The main course, a tasty glazed filet of Yuzu Miso Marinated Black Cod, made its table debut under a banana leaf tent and was perfectly matched with a garnish of crisply pickled red onions. We chose to accompany the cod with BBQ Rice (sweet and crunchy), Zucchini with Miso Mustard (a little tang) and Asparagus with Wafu and Sesame (our fave of the three). BTW, Wafu is a Japanese vinaigrette.

I would have been flagged for piling on because I insisted on dessert. We shared the Green Tea Custard with Caramelized Banana. For me, it was the end of a near perfect meal. DS, in her fashionable way, ate a few bites, loved it and then quilt gave way and she left the rest for me.

FYI: I’m sure DS will add her two cents worth to my review before it hits the site.

One final note, I had to call “E” back to the table to adjust the bill because I forgot to give him the $13 gift certificate. No sense of humor at all, this move made him positively bleak.

DinnerSlut here:

Loved dressing up for the evening: tight fitting low-cut dress with hoodie. Leather knee-high boots for the occasion. Should have brought my camera, but forgot I’m always working when I dine out. “E” our sour server seemed to add to the evening comedy. I almost asked him if he’d rather be somewhere else, but I held back. I know, it isn’t like me.

After three nights of homemade chicken soup, I probably hyped up my assessment of R.A.’s food. Everything tasted great to me. We hadn’t gone out to dinner since our trip during Thanksgiving to New York City. Not sure if a trip to Don and Charlie’s for a disappointing takeout order of ribs and BBQ chicken counts, but that’s another review for another time.

I don’t want to be repetitious about the specifics of their food, since my consort did a great review of the design and tastiness, but I have one particular thought to run by you. Why don’t Japanese restaurants offer their guests some type of bread with the meal? After all, they have delicious sauces that are prepared with their appetizers and main courses. I know it’s a cultural issue, and gluten-free everything is the rage, but wouldn’t a nice thin slice of homemade bread be a welcomed addition? Perhaps we wouldn’t have to order ten sides with our main dishes if we had some hearty dipping bread to tame our appetites.

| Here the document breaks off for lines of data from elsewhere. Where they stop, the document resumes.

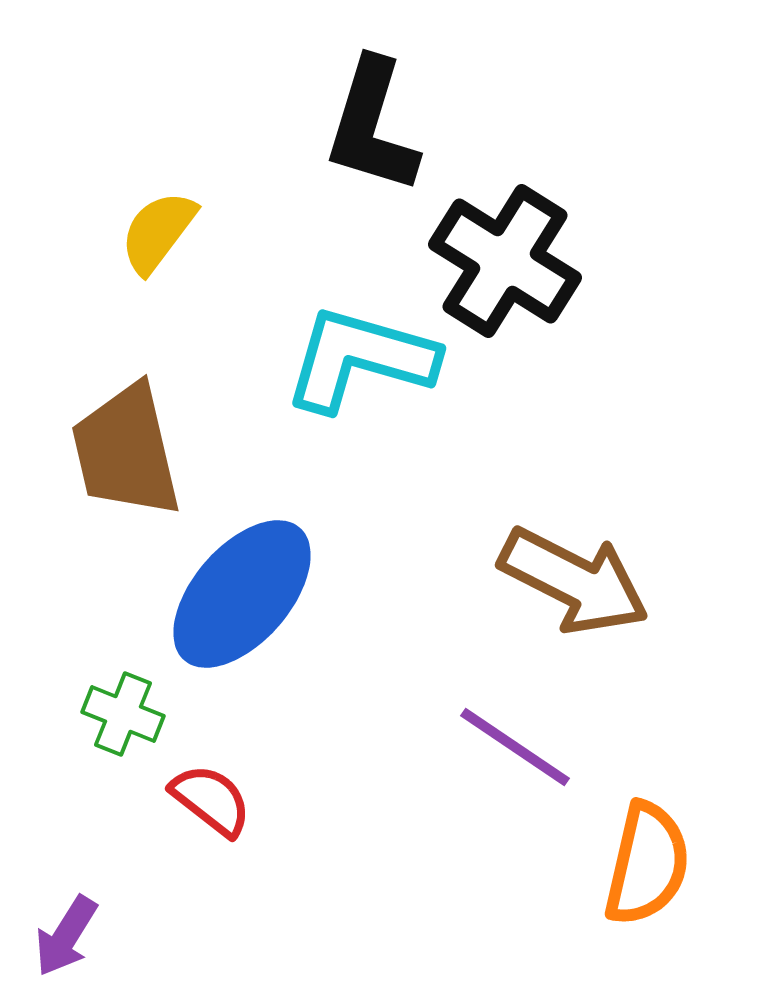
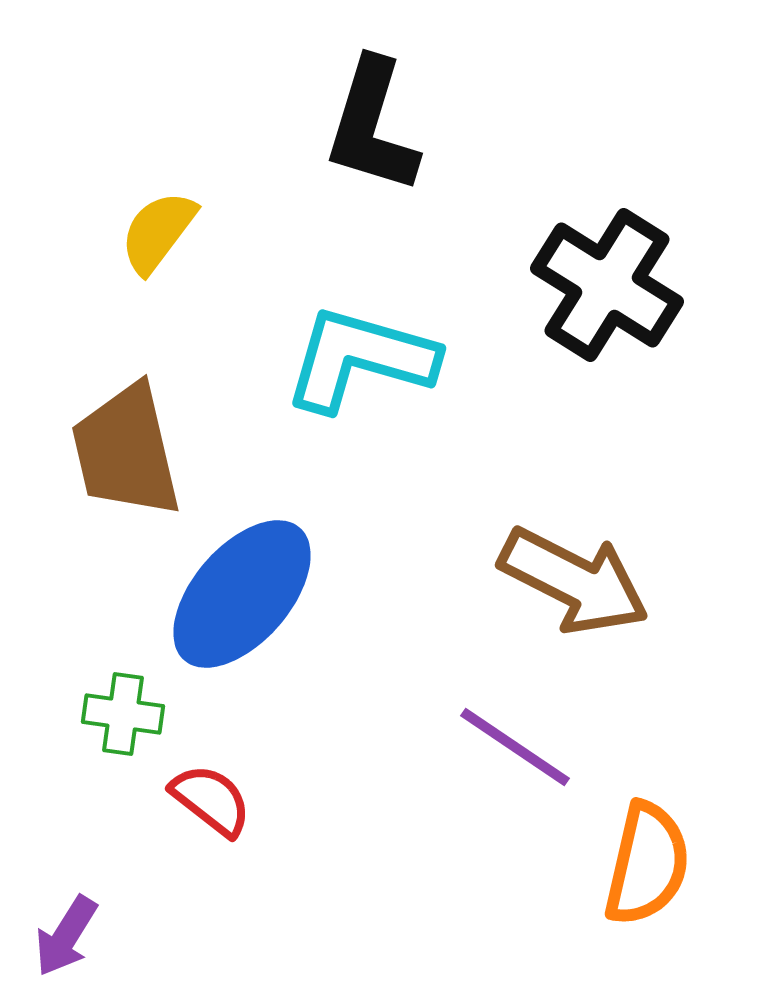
black cross: moved 102 px right, 24 px down
green cross: rotated 14 degrees counterclockwise
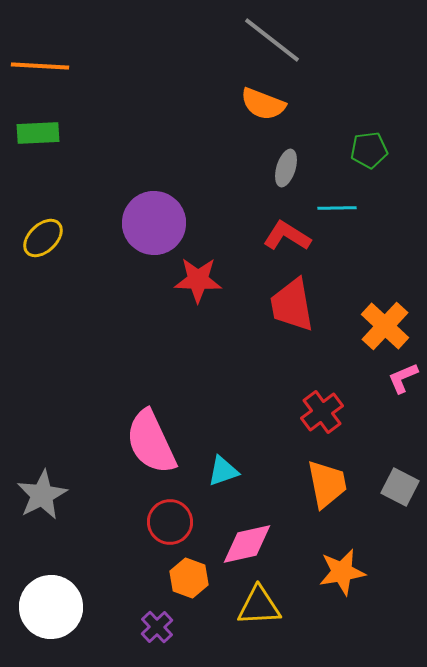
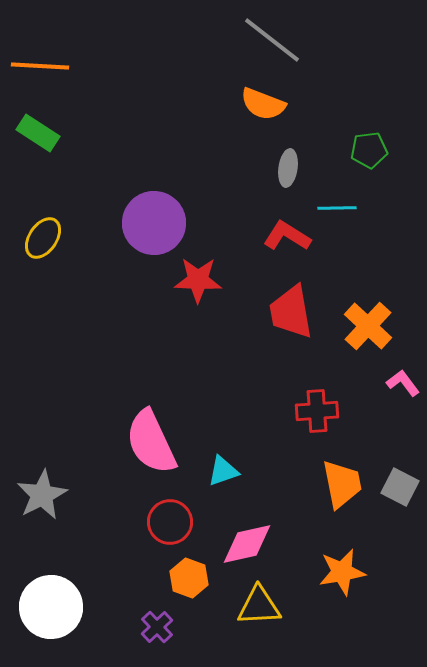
green rectangle: rotated 36 degrees clockwise
gray ellipse: moved 2 px right; rotated 9 degrees counterclockwise
yellow ellipse: rotated 12 degrees counterclockwise
red trapezoid: moved 1 px left, 7 px down
orange cross: moved 17 px left
pink L-shape: moved 5 px down; rotated 76 degrees clockwise
red cross: moved 5 px left, 1 px up; rotated 33 degrees clockwise
orange trapezoid: moved 15 px right
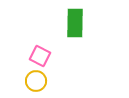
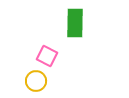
pink square: moved 7 px right
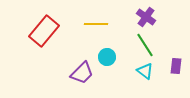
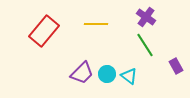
cyan circle: moved 17 px down
purple rectangle: rotated 35 degrees counterclockwise
cyan triangle: moved 16 px left, 5 px down
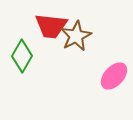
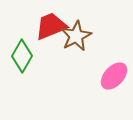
red trapezoid: rotated 152 degrees clockwise
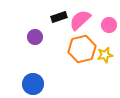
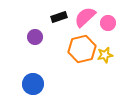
pink semicircle: moved 5 px right, 3 px up
pink circle: moved 1 px left, 2 px up
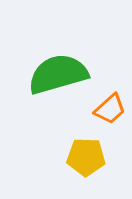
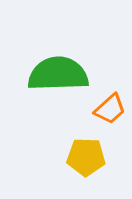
green semicircle: rotated 14 degrees clockwise
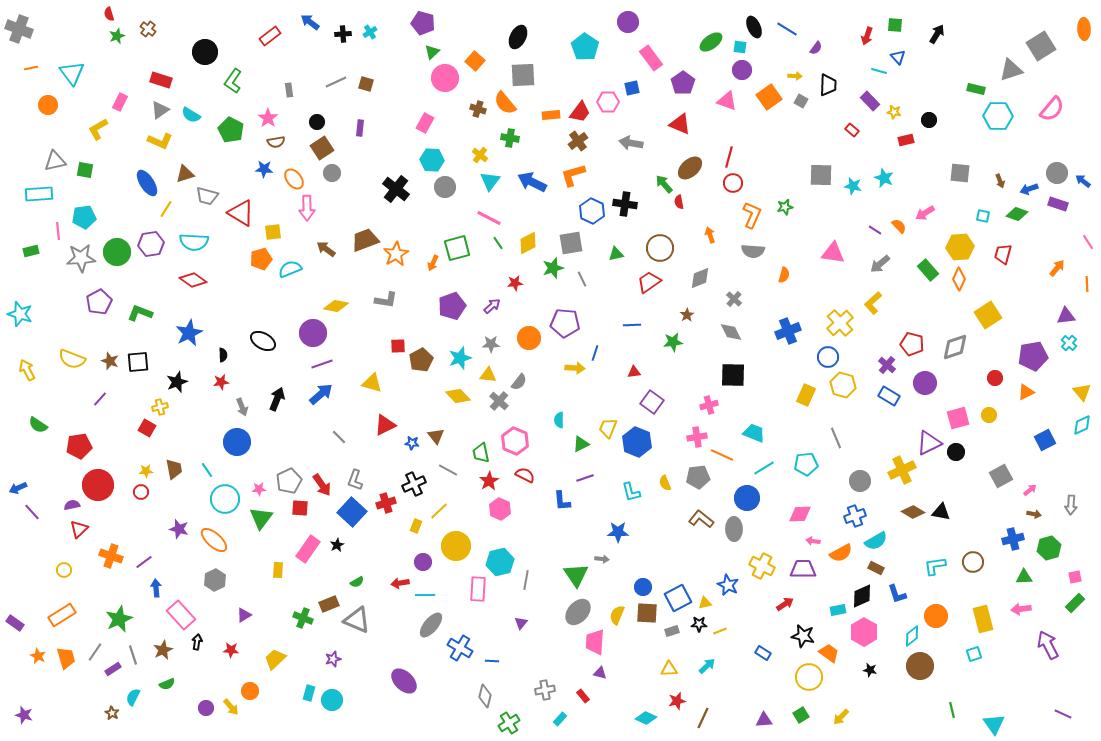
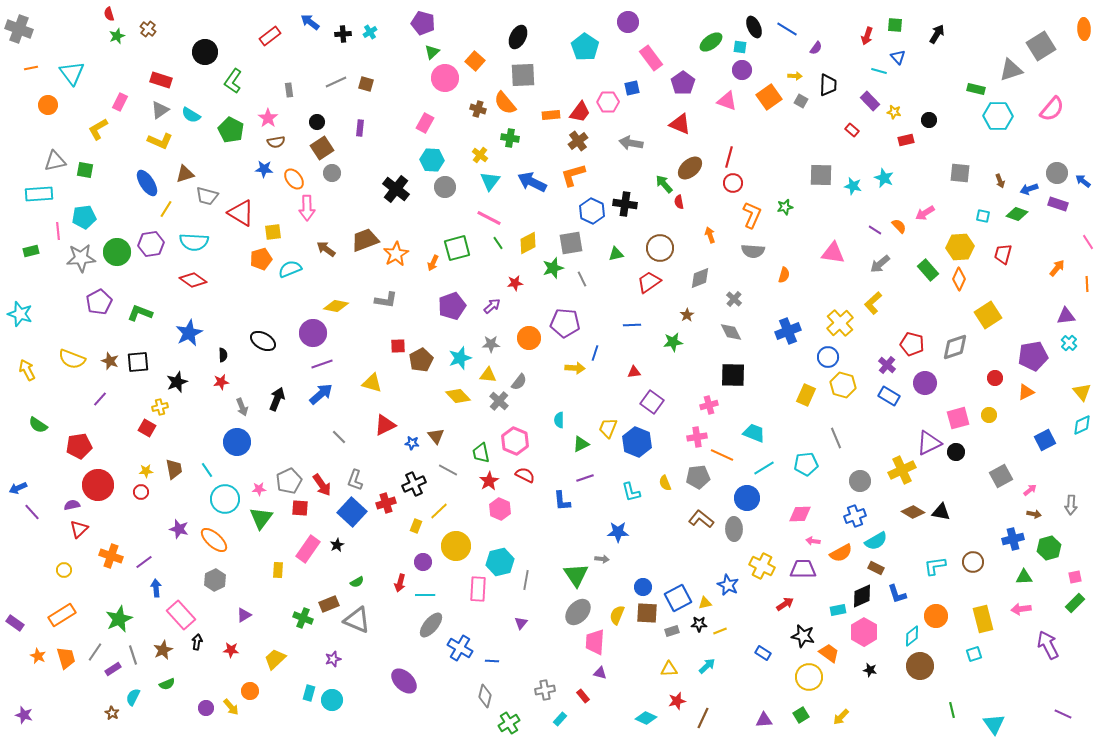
red arrow at (400, 583): rotated 66 degrees counterclockwise
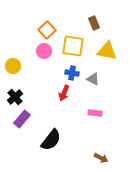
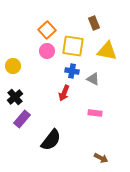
pink circle: moved 3 px right
blue cross: moved 2 px up
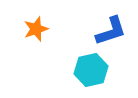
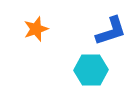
cyan hexagon: rotated 12 degrees clockwise
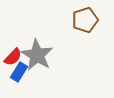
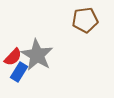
brown pentagon: rotated 10 degrees clockwise
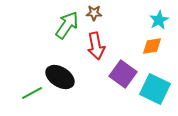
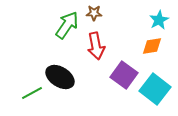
purple square: moved 1 px right, 1 px down
cyan square: rotated 12 degrees clockwise
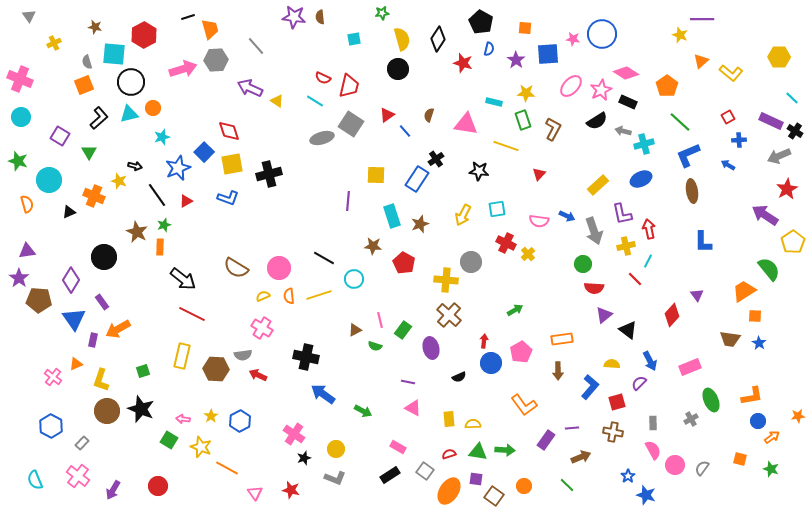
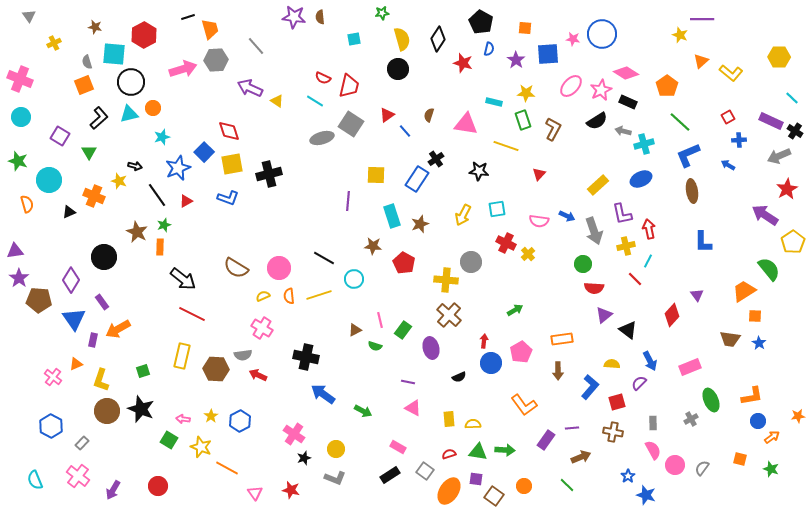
purple triangle at (27, 251): moved 12 px left
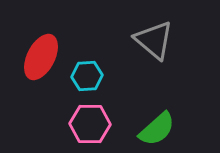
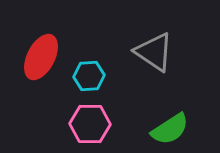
gray triangle: moved 12 px down; rotated 6 degrees counterclockwise
cyan hexagon: moved 2 px right
green semicircle: moved 13 px right; rotated 9 degrees clockwise
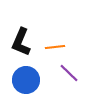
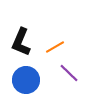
orange line: rotated 24 degrees counterclockwise
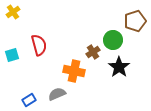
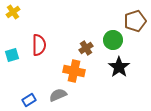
red semicircle: rotated 15 degrees clockwise
brown cross: moved 7 px left, 4 px up
gray semicircle: moved 1 px right, 1 px down
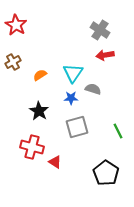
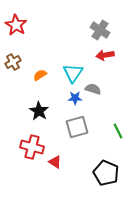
blue star: moved 4 px right
black pentagon: rotated 10 degrees counterclockwise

I asked our server if they had any bread in the kitchen. He mentioned a dish which wasn’t on the menu, “marrow bone with squid ink brioche.” We thought about it for a moment, but decided that $19.00 for bone fat and a piece of flaky French bread wasn’t worth it, so we passed.

We enjoyed ourselves in spite of the service and the absence of bread.

FYI: I googled bread in Japan and guess what? They eat bread.



One Comment

  1. I confess, the tatakiot comment went over both of our heads–what’s that , Yiddish?

    What fun! Of course Consort is now on the Korean hackers’ takedown list because he badmouthed Kim Jong-Un. I hope he doesn’t have any bondage/kimchi sexual fetish because now it will be exposed.

    It took me a moment to realize DS was DinnerSlut. If Richard is Consort, when he reviews, shouldn’t Terry be DiStaff?

    Terry, Terry, Terry. How 90’s can you be? BREAD?!! Don’t you know gluten is the Pinko Commie of the Teen’s? You’re out of touch if you don’t avoid gluten like a fashionista avoids polyester.